Maricopa County Elections adjudicators check ballots at the Maricopa County Elections headquarters in Phoenix on November 9.
Maricopa County Elections adjudicators check ballots at the Maricopa County Elections headquarters in Phoenix on November 9. David Wallace/The Republic/USA Today Network

More than half of all counties in Arizona have conducted post-election audits and found either no discrepancies or microscopic issues that don’t affect the outcome, according to reports filed with the secretary of state’s office.

Audits in Arizona’s four largest counties, which comprised 86% of all votes for president in the state, turned up no evidence of the systematic voter fraud that President Trump has complained about. There were no irregularities found in Maricopa County, which is home to Phoenix. Officials in Pima County, home to Tucson, audited a random sample of 4,239 votes in the presidential race and only found a two-vote discrepancy.

Arizona currently has the closest margin between Trump and President-elect Joe Biden. Biden is ahead by 11,537 votes, or just 0.34% out of more than 3.3 million ballots cast statewide. There are under 25,000 ballots remaining to be counted, according to the secretary of state’s office. CNN has not yet projected a winner.

Earlier on Thursday, Trump tweeted, “From 200,000 votes to less than 10,000 votes.
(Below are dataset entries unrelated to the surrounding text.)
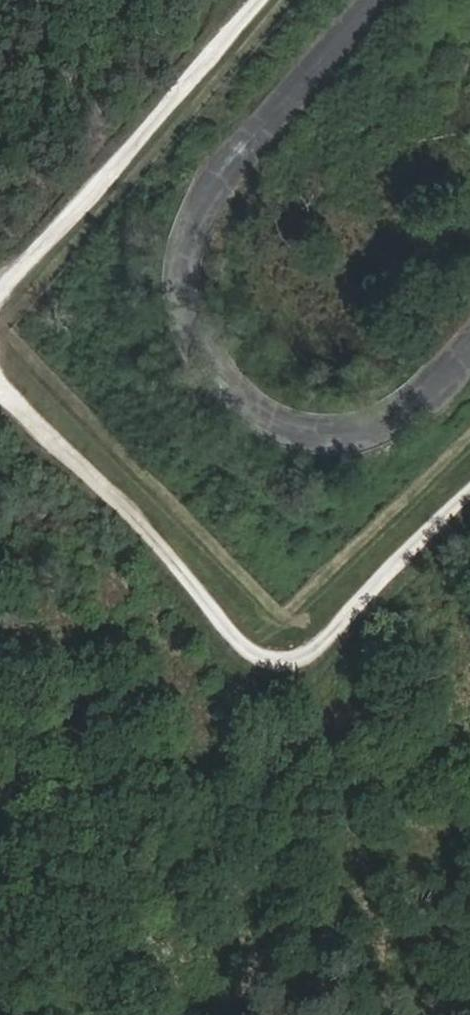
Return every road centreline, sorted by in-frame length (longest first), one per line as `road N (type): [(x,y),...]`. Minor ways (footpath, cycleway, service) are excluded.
road 1 (track): [(469,495),(319,647),(283,656),(262,649),(0,380)]
road 2 (track): [(153,537),(161,620),(185,701),(205,733),(279,799),(310,841),(369,844),(469,819)]
road 3 (track): [(0,293),(262,0)]

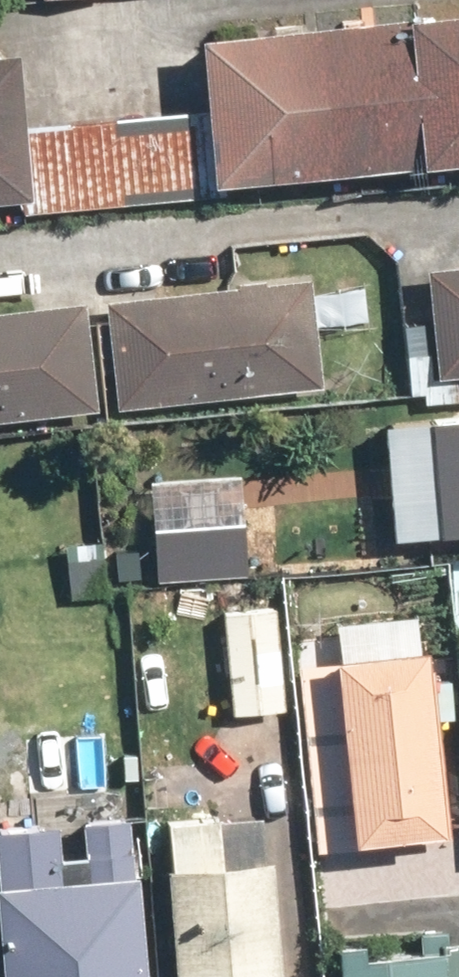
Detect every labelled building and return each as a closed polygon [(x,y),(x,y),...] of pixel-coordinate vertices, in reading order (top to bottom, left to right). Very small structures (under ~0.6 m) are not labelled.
[(200,38),(213,180),(458,156),(458,14),(200,38)] [(11,52),(0,53),(0,201),(24,199),(11,52)] [(424,270),(436,373),(458,370),(458,266),(424,270)] [(315,385),(305,279),(101,298),(111,404),(315,385)] [(0,312),(0,415),(88,405),(76,303),(0,312)] [(410,416),(415,471),(458,467),(458,412),(410,416)] [(237,518),(143,525),(147,577),(240,570),(237,518)] [(213,609),(220,710),(274,707),(267,605),(213,609)] [(307,853),(445,839),(425,645),(288,659),(307,853)] [(134,868),(127,868),(123,815),(100,817),(98,786),(64,788),(61,753),(11,757),(15,804),(44,802),(46,820),(0,823),(0,976),(143,976),(134,868)] [(171,976),(278,976),(264,811),(157,821),(171,976)] [(426,947),(333,958),(335,976),(429,976),(426,947)]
If we can audit the total votes cast, we will easily win Arizona also!” The numbers he cited were inaccurate – Biden’s lead in Arizona hasn’t dipped below 10,000.
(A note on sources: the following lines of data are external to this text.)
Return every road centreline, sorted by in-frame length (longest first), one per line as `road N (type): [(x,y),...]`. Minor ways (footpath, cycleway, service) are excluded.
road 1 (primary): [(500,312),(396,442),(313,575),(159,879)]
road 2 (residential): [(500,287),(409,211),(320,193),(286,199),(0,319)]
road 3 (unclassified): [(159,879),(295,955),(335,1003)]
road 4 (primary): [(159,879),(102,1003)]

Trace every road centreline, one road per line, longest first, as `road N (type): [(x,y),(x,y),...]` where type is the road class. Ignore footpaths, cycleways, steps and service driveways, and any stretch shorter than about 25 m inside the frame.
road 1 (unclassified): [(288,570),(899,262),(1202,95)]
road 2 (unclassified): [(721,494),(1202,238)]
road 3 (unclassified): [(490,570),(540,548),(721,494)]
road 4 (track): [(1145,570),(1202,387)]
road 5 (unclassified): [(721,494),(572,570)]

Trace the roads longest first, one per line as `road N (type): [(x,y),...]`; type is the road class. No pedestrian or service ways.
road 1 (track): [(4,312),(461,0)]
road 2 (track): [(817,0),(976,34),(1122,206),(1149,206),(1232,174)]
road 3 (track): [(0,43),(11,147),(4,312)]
Under state law, bipartisan audit boards routinely conduct hand-count audits of early ballots and Election Day ballots in all of Arizona’s 15 counties. The audits, which counties begin within 24 hours of the polls closing, must include five races, including the presidential race. By regulation, they have to count regular Election-Day ballots from at least two precincts or 2% of precincts, whichever is greater. The precincts are selected at random, by drawing.

Three GOP-leaning counties – Yuma, Gila and La Paz – didn’t conduct the audits because the local Republican Party chairs didn’t designate members to participate, election officials said. Their lack of involvement is surprising, considering Trump has been spreading baseless accusations of Republican poll-watchers being sidelined.